If a, b, c are distinct real numbers, then, the number of real roots of \frac{(x-a)(x-b)}{(c-a)(c-b)}+\frac{(x-a)(x-c)}{(b-a)(b-c)}+\frac{(x-b)(x-c)}{(a-b)(a-c)}-1 is?
62to be more lucid.. what does this show? (The above equation is not a quadratic equation?)
Actually you got into the trap of the question.. and after getting that answer that you did, something must strike you!
1Most true . Then it's not an equation but an Identity. Right ?
62Bingo :)
Lets hope that the others take a cue from this trick.. and I will post the next question.. (open for everyone but aveek :) :D
62No one else!! I thought this was really important for beginners to understand polynomials and quadratics...
Neone other than Aveek, please give the complete proof.. (just read teh posts 2,3,4,5 )
11The roots are 3 and they are a,b,c
See
According to langeranges interpolation
F(x) = (x-a)(x-b)F(c)/(c-a)(c-b) + (x-c)(x-b)F(a)/(a-c)(a-b) + (x-a)(x-c)F(b)/(b-a)(b-c)

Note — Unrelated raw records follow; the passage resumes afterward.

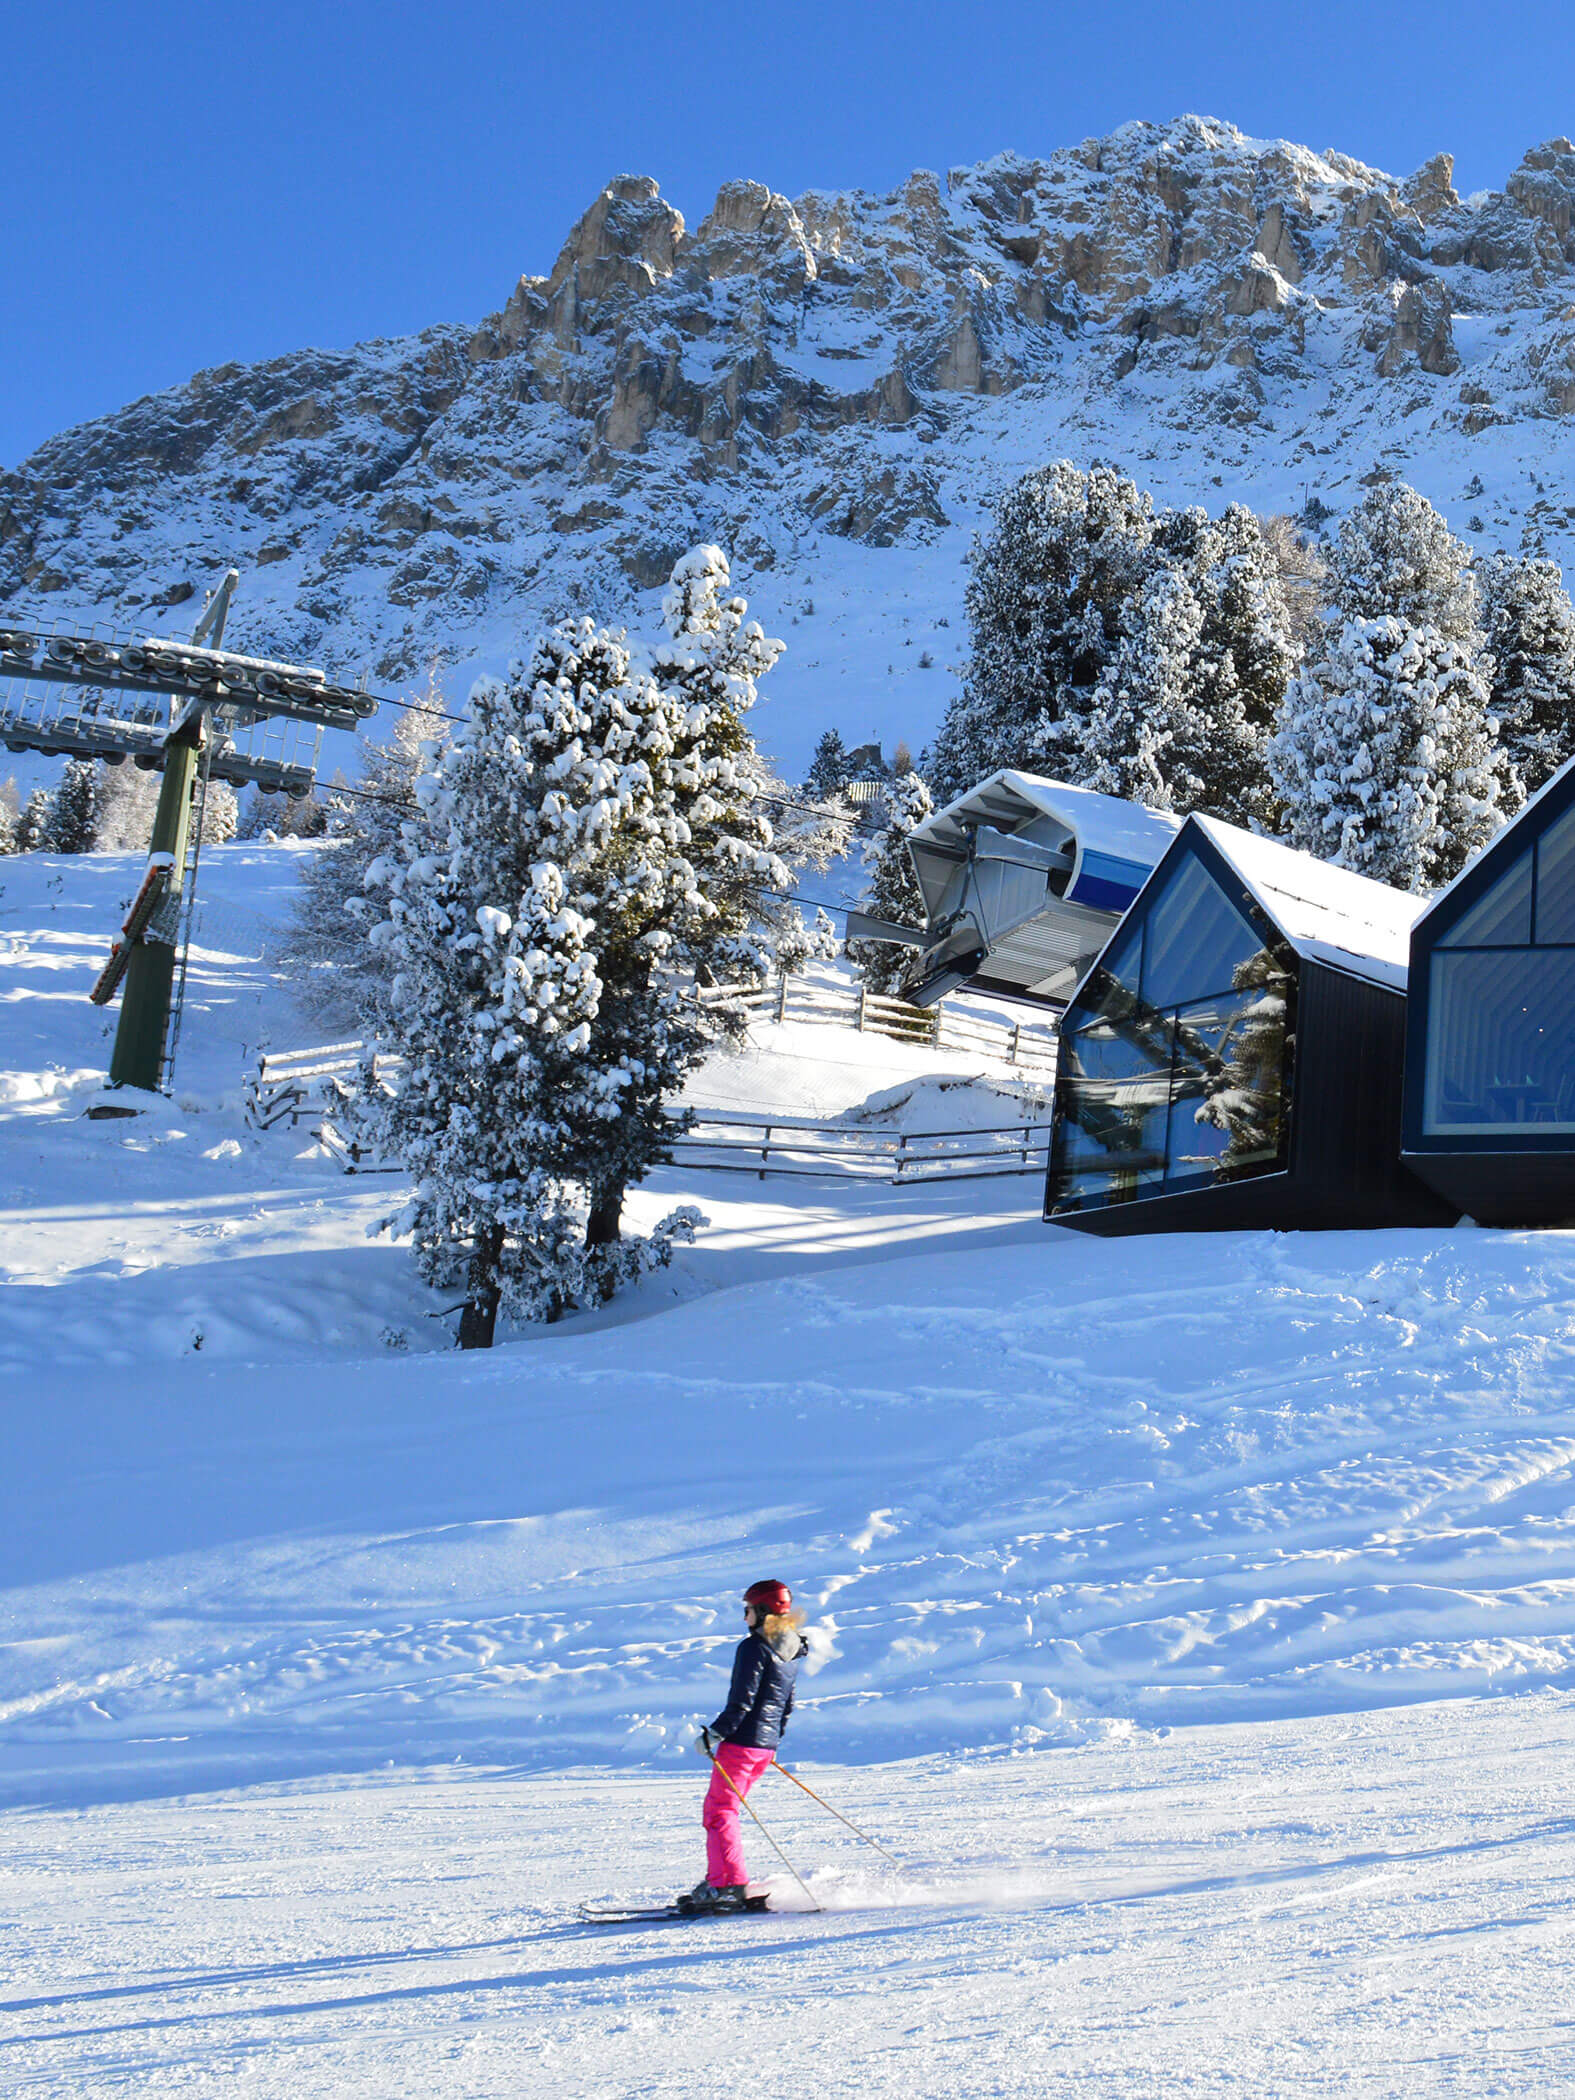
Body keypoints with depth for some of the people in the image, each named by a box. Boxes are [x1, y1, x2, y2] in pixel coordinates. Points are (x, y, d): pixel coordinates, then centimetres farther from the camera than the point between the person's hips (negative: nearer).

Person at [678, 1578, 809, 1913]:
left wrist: (714, 1734, -15)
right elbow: (787, 1703, 18)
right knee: (716, 1809, 17)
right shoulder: (792, 1651, 12)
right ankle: (718, 1879, 17)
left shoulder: (754, 1648, -15)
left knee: (720, 1811, -5)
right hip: (767, 1745, 9)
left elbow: (742, 1701, -19)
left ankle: (729, 1884, -12)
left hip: (742, 1742, -9)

Now in the above equation F(c) = F(a) = F(b) = 1 and hence the root of the above equation will be a,b,c
24I odnt get what are we discussing here..............
putting x=a,x=b,x=c gives the expression zero..so its not an eqn..its an identity.......
and can have any number of roots..
62So what is it? and y do you only think?
there have been 3-4 questions of the same kind put here.. may be u were all not reading them or understanding them :(
23its an identity ..as simple as dat ....
its like a2 -b 2 = (a+b)(a-b) is an identity ...same is dis ....
39already this one had a healthy discussion here, not able to give the old link as of now...
anwyays nishant sir .. everyr eal number is a root of this equation thats is what it means.